[EXTRACTED ENTRIES Boundary: Start]

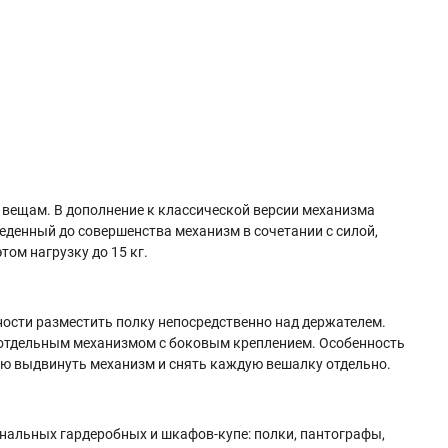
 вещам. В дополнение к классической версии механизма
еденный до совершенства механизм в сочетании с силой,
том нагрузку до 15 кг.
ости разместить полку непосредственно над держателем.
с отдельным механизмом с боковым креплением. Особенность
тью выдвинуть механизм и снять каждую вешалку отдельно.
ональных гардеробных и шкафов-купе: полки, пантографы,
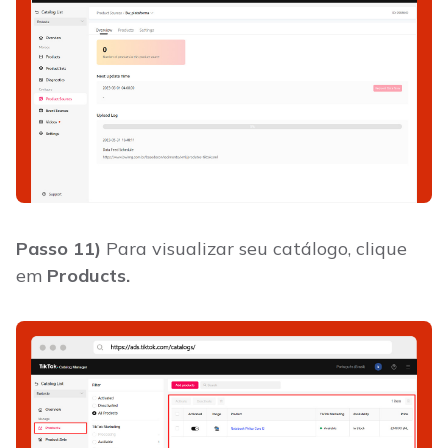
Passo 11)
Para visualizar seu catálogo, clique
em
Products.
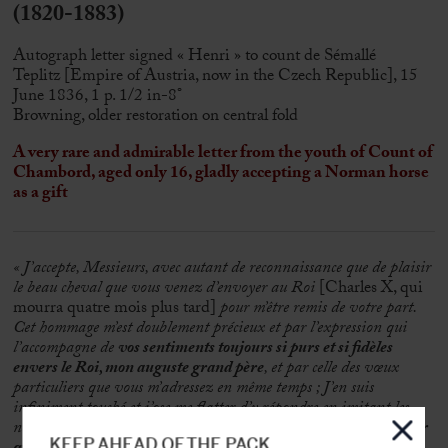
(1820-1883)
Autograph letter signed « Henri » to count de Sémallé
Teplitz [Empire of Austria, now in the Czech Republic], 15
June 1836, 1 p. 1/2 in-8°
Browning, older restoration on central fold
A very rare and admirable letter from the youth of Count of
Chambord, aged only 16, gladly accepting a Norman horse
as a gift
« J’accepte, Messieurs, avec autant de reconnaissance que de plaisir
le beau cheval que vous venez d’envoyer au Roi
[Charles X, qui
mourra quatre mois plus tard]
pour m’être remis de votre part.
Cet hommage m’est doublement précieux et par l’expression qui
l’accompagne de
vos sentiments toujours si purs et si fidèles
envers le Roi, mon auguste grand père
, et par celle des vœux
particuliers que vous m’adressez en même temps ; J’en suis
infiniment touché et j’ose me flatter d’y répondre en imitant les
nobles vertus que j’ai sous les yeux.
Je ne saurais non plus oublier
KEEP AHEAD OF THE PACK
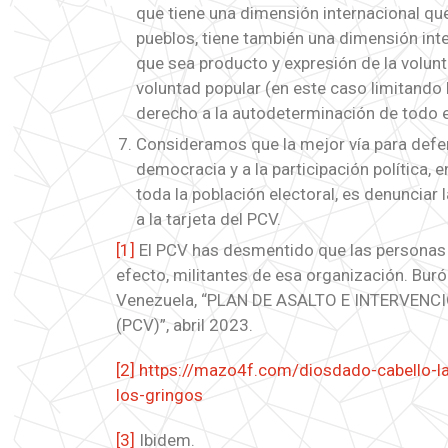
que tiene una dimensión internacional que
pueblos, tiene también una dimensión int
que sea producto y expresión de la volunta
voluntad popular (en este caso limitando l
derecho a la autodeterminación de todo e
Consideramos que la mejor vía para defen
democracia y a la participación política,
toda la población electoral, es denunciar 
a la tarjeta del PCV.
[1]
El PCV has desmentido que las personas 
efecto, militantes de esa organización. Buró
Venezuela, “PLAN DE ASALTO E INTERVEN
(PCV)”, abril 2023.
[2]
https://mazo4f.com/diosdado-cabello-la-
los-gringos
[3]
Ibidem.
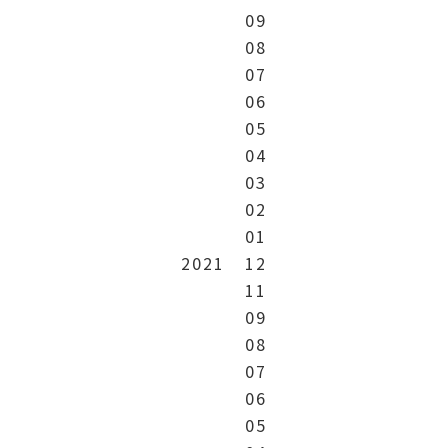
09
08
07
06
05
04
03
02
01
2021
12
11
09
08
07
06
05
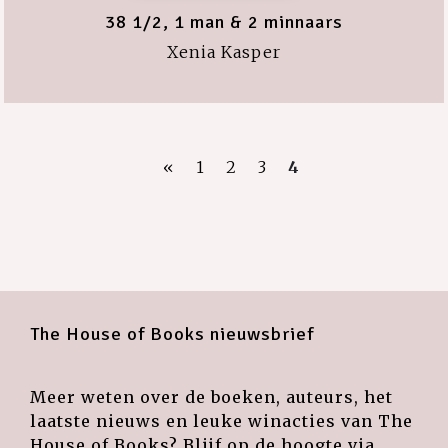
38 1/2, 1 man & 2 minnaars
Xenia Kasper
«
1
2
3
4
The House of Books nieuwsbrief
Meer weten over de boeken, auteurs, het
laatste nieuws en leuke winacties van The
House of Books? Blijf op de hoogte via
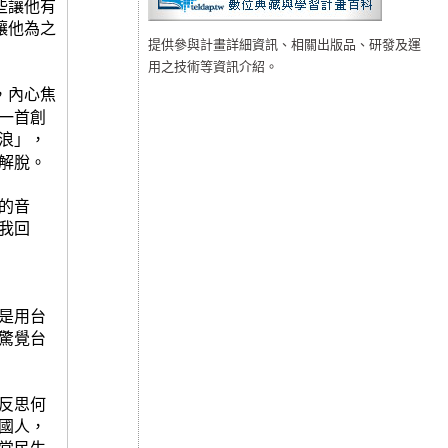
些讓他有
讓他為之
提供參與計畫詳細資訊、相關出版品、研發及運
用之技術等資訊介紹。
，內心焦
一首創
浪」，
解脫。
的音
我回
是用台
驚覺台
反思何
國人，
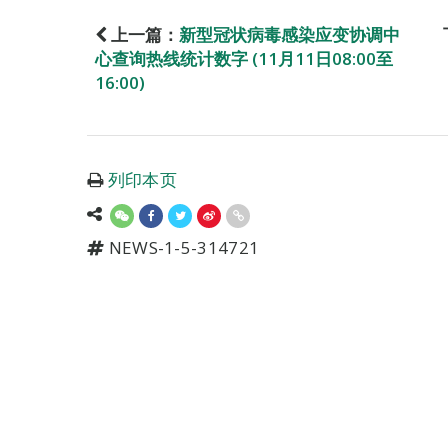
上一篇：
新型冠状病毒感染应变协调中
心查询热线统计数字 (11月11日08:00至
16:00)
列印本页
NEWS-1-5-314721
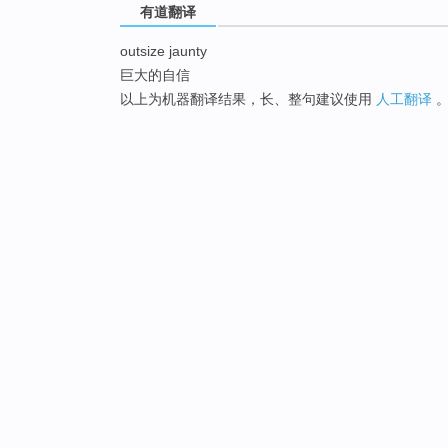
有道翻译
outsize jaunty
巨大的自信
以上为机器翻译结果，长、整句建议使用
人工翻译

[EXTRACTED ENTRIES Boundary: End]

WORK INSTRUCTIONS | All lines from the one containing "心查询热线统计数字 (11月11日08:00至" through the final line of the entries above are to be copied exactly; the pictures are not.

WRITTEN RESPONSE |
心查询热线统计数字 (11月11日08:00至
16:00)
列印本页
NEWS-1-5-314721
有道翻译
outsize jaunty
巨大的自信
以上为机器翻译结果，长、整句建议使用
人工翻译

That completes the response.